Restate all entries exactly.

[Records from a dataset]
☆ ☆ ☆ ☆ ☆
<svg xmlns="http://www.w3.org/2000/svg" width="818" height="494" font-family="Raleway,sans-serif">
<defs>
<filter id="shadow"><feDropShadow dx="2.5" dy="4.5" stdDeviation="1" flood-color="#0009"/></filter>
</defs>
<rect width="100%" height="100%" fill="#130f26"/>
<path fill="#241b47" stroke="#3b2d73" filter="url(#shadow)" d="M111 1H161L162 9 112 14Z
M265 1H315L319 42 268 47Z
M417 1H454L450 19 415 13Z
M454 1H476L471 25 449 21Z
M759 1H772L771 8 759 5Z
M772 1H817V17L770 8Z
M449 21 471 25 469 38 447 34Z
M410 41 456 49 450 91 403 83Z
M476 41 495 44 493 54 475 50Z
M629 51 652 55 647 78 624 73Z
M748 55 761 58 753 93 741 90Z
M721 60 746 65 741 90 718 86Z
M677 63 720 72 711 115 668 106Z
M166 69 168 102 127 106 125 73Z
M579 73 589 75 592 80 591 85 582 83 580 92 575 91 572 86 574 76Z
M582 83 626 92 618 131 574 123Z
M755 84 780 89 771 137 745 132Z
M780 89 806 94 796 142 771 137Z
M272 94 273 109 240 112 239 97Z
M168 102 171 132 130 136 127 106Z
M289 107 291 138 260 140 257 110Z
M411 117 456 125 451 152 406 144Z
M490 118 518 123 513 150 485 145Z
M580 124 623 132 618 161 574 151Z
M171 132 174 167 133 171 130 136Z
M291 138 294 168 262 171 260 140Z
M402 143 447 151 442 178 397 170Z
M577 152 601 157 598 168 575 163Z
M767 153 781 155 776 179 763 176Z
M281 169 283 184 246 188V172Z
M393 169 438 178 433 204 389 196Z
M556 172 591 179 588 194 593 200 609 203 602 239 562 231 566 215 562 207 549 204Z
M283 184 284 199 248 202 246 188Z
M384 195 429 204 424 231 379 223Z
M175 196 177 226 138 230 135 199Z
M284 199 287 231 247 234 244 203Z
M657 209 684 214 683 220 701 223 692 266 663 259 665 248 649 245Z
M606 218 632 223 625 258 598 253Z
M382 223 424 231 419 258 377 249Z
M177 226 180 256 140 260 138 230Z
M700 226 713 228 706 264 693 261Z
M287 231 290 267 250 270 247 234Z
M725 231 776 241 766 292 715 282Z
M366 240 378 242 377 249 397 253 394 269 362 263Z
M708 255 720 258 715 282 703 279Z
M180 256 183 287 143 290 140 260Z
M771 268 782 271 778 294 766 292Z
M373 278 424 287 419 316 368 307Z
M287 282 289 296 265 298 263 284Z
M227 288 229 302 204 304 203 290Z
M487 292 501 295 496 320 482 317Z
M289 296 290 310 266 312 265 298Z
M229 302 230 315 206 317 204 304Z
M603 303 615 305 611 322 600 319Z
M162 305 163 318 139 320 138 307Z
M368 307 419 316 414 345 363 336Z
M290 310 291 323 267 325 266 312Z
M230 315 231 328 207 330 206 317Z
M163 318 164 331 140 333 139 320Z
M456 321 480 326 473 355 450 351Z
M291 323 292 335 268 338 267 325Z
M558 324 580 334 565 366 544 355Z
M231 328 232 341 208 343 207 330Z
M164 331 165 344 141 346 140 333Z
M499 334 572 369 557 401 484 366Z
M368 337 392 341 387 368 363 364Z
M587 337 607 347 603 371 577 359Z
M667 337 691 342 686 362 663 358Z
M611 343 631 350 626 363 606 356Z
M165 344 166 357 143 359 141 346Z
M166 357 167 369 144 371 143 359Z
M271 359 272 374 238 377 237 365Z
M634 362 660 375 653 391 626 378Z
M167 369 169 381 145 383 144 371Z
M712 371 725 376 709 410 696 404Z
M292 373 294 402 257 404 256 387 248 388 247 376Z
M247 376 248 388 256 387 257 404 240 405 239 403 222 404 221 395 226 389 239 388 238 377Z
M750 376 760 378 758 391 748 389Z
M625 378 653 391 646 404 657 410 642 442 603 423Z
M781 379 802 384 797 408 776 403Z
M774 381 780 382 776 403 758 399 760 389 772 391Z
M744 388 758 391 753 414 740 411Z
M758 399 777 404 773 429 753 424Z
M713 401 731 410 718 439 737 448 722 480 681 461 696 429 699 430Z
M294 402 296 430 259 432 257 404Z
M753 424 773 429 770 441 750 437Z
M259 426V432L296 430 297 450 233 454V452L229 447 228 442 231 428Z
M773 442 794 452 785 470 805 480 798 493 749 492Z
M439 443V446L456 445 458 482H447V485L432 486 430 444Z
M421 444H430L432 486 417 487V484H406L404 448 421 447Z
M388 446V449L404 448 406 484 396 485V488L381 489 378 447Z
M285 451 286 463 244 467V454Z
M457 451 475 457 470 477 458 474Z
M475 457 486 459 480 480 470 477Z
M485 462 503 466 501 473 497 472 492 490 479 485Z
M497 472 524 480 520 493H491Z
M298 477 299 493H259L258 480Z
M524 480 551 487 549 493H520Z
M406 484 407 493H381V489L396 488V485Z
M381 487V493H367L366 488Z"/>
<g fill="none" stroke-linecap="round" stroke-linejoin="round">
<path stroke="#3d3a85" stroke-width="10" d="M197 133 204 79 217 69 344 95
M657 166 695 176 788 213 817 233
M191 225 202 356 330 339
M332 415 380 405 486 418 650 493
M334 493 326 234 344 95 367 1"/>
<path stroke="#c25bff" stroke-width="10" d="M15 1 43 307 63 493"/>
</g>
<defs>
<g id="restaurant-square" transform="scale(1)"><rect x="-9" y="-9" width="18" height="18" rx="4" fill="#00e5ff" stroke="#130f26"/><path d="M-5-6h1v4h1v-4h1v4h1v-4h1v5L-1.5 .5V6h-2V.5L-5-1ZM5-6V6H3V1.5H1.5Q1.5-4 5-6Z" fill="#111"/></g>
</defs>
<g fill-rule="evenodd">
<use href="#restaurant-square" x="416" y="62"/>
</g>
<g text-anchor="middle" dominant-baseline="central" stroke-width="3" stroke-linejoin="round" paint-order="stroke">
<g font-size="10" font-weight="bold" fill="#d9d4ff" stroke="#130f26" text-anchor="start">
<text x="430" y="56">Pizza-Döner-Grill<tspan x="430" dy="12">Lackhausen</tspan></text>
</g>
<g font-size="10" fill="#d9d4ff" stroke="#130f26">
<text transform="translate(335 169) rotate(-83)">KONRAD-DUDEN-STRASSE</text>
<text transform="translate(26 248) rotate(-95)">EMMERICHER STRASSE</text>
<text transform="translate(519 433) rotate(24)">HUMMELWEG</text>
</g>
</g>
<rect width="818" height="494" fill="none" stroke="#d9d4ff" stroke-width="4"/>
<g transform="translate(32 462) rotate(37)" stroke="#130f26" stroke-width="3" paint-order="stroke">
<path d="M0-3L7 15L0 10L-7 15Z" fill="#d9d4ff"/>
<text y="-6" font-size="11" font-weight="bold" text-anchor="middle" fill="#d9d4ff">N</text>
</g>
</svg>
☆ ☆ ☆ ☆ ☆
• _Output for this task_
<svg xmlns="http://www.w3.org/2000/svg" width="818" height="494" font-family="Raleway,sans-serif">
<defs>
<filter id="shadow"><feDropShadow dx="2.5" dy="4.5" stdDeviation="1" flood-color="#0009"/></filter>
</defs>
<rect width="100%" height="100%" fill="#130f26"/>
<path fill="#241b47" stroke="#3b2d73" filter="url(#shadow)" d="M111 1H161L162 9 112 14Z
M265 1H315L319 42 268 47Z
M417 1H454L450 19 415 13Z
M454 1H476L471 25 449 21Z
M759 1H772L771 8 759 5Z
M772 1H817V17L770 8Z
M449 21 471 25 469 38 447 34Z
M410 41 456 49 450 91 403 83Z
M476 41 495 44 493 54 475 50Z
M629 51 652 55 647 78 624 73Z
M748 55 761 58 753 93 741 90Z
M721 60 746 65 741 90 718 86Z
M677 63 720 72 711 115 668 106Z
M166 69 168 102 127 106 125 73Z
M579 73 589 75 592 80 591 85 582 83 580 92 575 91 572 86 574 76Z
M582 83 626 92 618 131 574 123Z
M755 84 780 89 771 137 745 132Z
M780 89 806 94 796 142 771 137Z
M272 94 273 109 240 112 239 97Z
M168 102 171 132 130 136 127 106Z
M289 107 291 138 260 140 257 110Z
M411 117 456 125 451 152 406 144Z
M490 118 518 123 513 150 485 145Z
M580 124 623 132 618 161 574 151Z
M171 132 174 167 133 171 130 136Z
M291 138 294 168 262 171 260 140Z
M402 143 447 151 442 178 397 170Z
M577 152 601 157 598 168 575 163Z
M767 153 781 155 776 179 763 176Z
M281 169 283 184 246 188V172Z
M393 169 438 178 433 204 389 196Z
M556 172 591 179 588 194 593 200 609 203 602 239 562 231 566 215 562 207 549 204Z
M283 184 284 199 248 202 246 188Z
M384 195 429 204 424 231 379 223Z
M175 196 177 226 138 230 135 199Z
M284 199 287 231 247 234 244 203Z
M657 209 684 214 683 220 701 223 692 266 663 259 665 248 649 245Z
M606 218 632 223 625 258 598 253Z
M382 223 424 231 419 258 377 249Z
M177 226 180 256 140 260 138 230Z
M700 226 713 228 706 264 693 261Z
M287 231 290 267 250 270 247 234Z
M725 231 776 241 766 292 715 282Z
M366 240 378 242 377 249 397 253 394 269 362 263Z
M708 255 720 258 715 282 703 279Z
M180 256 183 287 143 290 140 260Z
M771 268 782 271 778 294 766 292Z
M373 278 424 287 419 316 368 307Z
M287 282 289 296 265 298 263 284Z
M227 288 229 302 204 304 203 290Z
M487 292 501 295 496 320 482 317Z
M289 296 290 310 266 312 265 298Z
M229 302 230 315 206 317 204 304Z
M603 303 615 305 611 322 600 319Z
M162 305 163 318 139 320 138 307Z
M368 307 419 316 414 345 363 336Z
M290 310 291 323 267 325 266 312Z
M230 315 231 328 207 330 206 317Z
M163 318 164 331 140 333 139 320Z
M456 321 480 326 473 355 450 351Z
M291 323 292 335 268 338 267 325Z
M558 324 580 334 565 366 544 355Z
M231 328 232 341 208 343 207 330Z
M164 331 165 344 141 346 140 333Z
M499 334 572 369 557 401 484 366Z
M368 337 392 341 387 368 363 364Z
M587 337 607 347 603 371 577 359Z
M667 337 691 342 686 362 663 358Z
M611 343 631 350 626 363 606 356Z
M165 344 166 357 143 359 141 346Z
M166 357 167 369 144 371 143 359Z
M271 359 272 374 238 377 237 365Z
M634 362 660 375 653 391 626 378Z
M167 369 169 381 145 383 144 371Z
M712 371 725 376 709 410 696 404Z
M292 373 294 402 257 404 256 387 248 388 247 376Z
M247 376 248 388 256 387 257 404 240 405 239 403 222 404 221 395 226 389 239 388 238 377Z
M750 376 760 378 758 391 748 389Z
M625 378 653 391 646 404 657 410 642 442 603 423Z
M781 379 802 384 797 408 776 403Z
M774 381 780 382 776 403 758 399 760 389 772 391Z
M744 388 758 391 753 414 740 411Z
M758 399 777 404 773 429 753 424Z
M713 401 731 410 718 439 737 448 722 480 681 461 696 429 699 430Z
M294 402 296 430 259 432 257 404Z
M753 424 773 429 770 441 750 437Z
M259 426V432L296 430 297 450 233 454V452L229 447 228 442 231 428Z
M773 442 794 452 785 470 805 480 798 493 749 492Z
M439 443V446L456 445 458 482H447V485L432 486 430 444Z
M421 444H430L432 486 417 487V484H406L404 448 421 447Z
M388 446V449L404 448 406 484 396 485V488L381 489 378 447Z
M285 451 286 463 244 467V454Z
M457 451 475 457 470 477 458 474Z
M475 457 486 459 480 480 470 477Z
M485 462 503 466 501 473 497 472 492 490 479 485Z
M497 472 524 480 520 493H491Z
M298 477 299 493H259L258 480Z
M524 480 551 487 549 493H520Z
M406 484 407 493H381V489L396 488V485Z
M381 487V493H367L366 488Z"/>
<g fill="none" stroke-linecap="round" stroke-linejoin="round">
<path stroke="#3d3a85" stroke-width="10" d="M197 133 204 79 217 69 344 95
M657 166 695 176 788 213 817 233
M191 225 202 356 330 339
M332 415 380 405 486 418 650 493
M334 493 326 234 344 95 367 1"/>
<path stroke="#c25bff" stroke-width="10" d="M15 1 43 307 63 493"/>
</g>
<defs>
<g id="restaurant-square" transform="scale(1)"><rect x="-9" y="-9" width="18" height="18" rx="4" fill="#00e5ff" stroke="#130f26"/><path d="M-5-6h1v4h1v-4h1v4h1v-4h1v5L-1.5 .5V6h-2V.5L-5-1ZM5-6V6H3V1.5H1.5Q1.5-4 5-6Z" fill="#111"/></g>
</defs>
<g fill-rule="evenodd">
<use href="#restaurant-square" x="416" y="62"/>
</g>
<g text-anchor="middle" dominant-baseline="central" stroke-width="3" stroke-linejoin="round" paint-order="stroke">
<g font-size="10" font-weight="bold" fill="#d9d4ff" stroke="#130f26" text-anchor="start">
<text x="430" y="56">Pizza-Döner-Grill<tspan x="430" dy="12">Lackhausen</tspan></text>
</g>
<g font-size="10" fill="#d9d4ff" stroke="#130f26">
<text transform="translate(335 169) rotate(-83)">KONRAD-DUDEN-STRASSE</text>
<text transform="translate(26 248) rotate(-95)">EMMERICHER STRASSE</text>
<text transform="translate(519 433) rotate(24)">HUMMELWEG</text>
</g>
</g>
<rect width="818" height="494" fill="none" stroke="#d9d4ff" stroke-width="4"/>
<g transform="translate(32 462) rotate(37)" stroke="#130f26" stroke-width="3" paint-order="stroke">
<path d="M0-3L7 15L0 10L-7 15Z" fill="#d9d4ff"/>
<text y="-6" font-size="11" font-weight="bold" text-anchor="middle" fill="#d9d4ff">N</text>
</g>
</svg>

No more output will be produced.